When is a Polypectomy Used?
If an individual possesses cancerous colon polyps, then these can often be removed during a polypectomy. Colon polyps are small growths of tissue that extend from the inner wall of the colon. While most colon polyps are harmless, some can certainly develop into colon cancer.
To remove a colon polyp, Thad R. Denehy, MD will pass a wire loop through the colonoscope (an endoscopic tool used to examine the inner colon). Once the wire is in place around the base of the polyp, an electrical current is passed through the wire to sever the polyp from the wall of the colon.
What is a Local Excision?
A similar procedure called a local excision can also be used to remove cancers growing inside of the colon. The main difference between a polypectomy and a local excision is that a local excision also aims to remove part of the colon tissue. Obviously, this is only necessary if the cancer has begun to affect the lining of the colon.
Despite being a more complex procedure, a local excision is still able to be performed without making any incisions in the patient’s abdomen. This minimally invasive technique allows the patient to recover much more quickly, and also lowers their risk of potential complications such as bleeding or infection.
Various Types of Colectomies
If a substantial part of the colon, or the entire colon needs to be removed, then it is known as a colectomy. Instances in which only a portion of the colon is removed is referred to as a partial colectomy, or a segmental resection. Those that require all of the colon to be extracted will need to undergo a total colectomy.

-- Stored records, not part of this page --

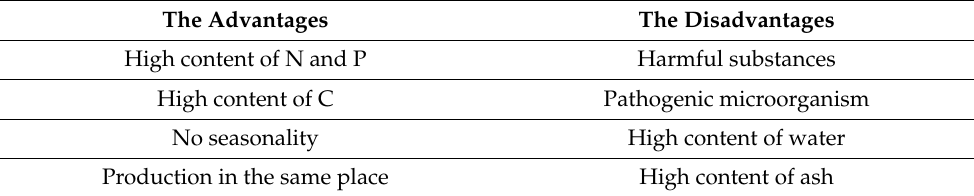
Table 2. General advantages and disadvantages of sewage sludge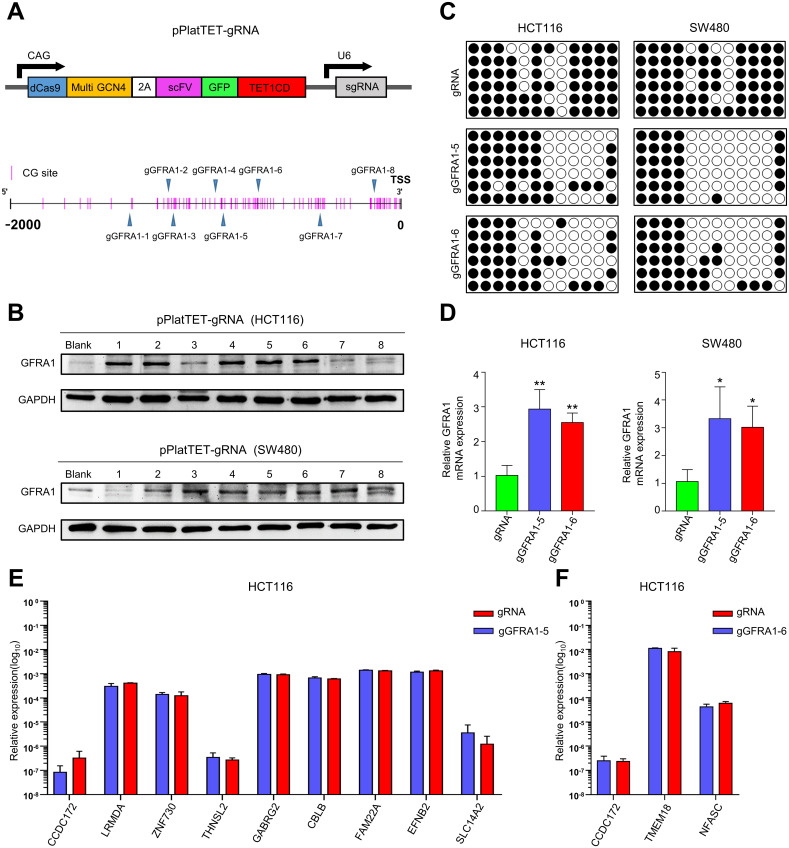
Targeted demethylation of GFRA1 by dCas9-Tet1CD and verification of off-target effect in CRC cells.A Schematic representation of dCAS9-mediated targeted demethylation plasmid and distribution of gRNA the upstream of the GFRA1 TSS. B Expression of GFRA1 after transfection of pPlatTET-gRNA plasmids constructed from different gRNAs in HCT116 and SW480 cells was detected using western blotting. C BSP-seq determination of TSS region demethylation effect of pPlatTET-gGFRA1-5 and pPlatTET-gGFRA1-6 in HCT116 and SW480 cells (methylation CpG sites are shown as black dots, unmethylation CpG sites are shown as white dots). D The mRNA levels of GFRA1 in GFRA1-targeted demethylation CRC cells detected by Real-time PCR analysis (*p < 0.05, **p < 0.01; student t-test). E-F The relative expression of genes at gGFRA1-5 and gGFRA1-6 off-target sites in HCT116 cells (Student’s t-test). Data are mean ± SD.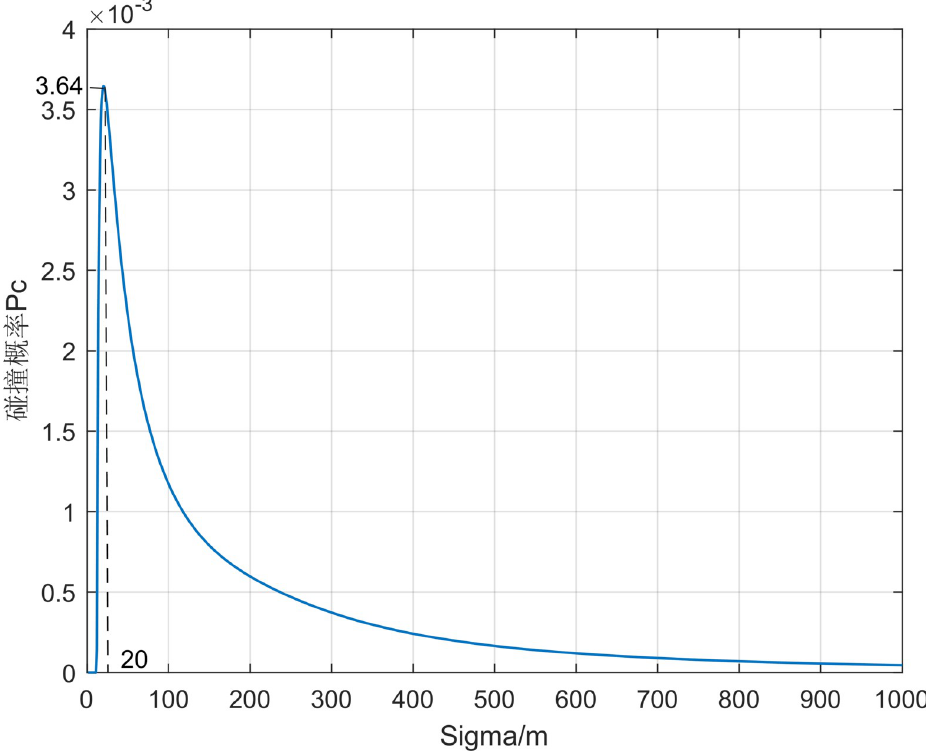
Fig 11. P c values with σ x changing when σ x : σ y : σ z =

Most cases of colon cancer will involve a partial colectomy since a total colectomy is more commonly used to treat more chronic conditions like ulcerative colitis or familial adenomatous polyposis. After the necessary tissue has been removed, your surgeon will attach the remaining ends of the colon to one another before completing the surgery.
Whenever a colectomy is performed it is also customary to resect nearby lymph nodes as well in order to test them for any signs of cancer that may have spread outward to other areas of the body.
How Does Thad R. Denehy, MD Treat a Blocked Colon?
It is also possible for cancerous tissue to form a blockage inside the colon. This is especially dangerous for any patient as it will cause their health to deteriorate very quickly if not addressed as soon as possible.
If the person continues to have their health compromised by a blocked colon then they are highly unlikely to survive any sort of other surgical treatments for their colon cancer. For this reason, any sort of blockage will need to be treated before continuing with any additional colon surgeries.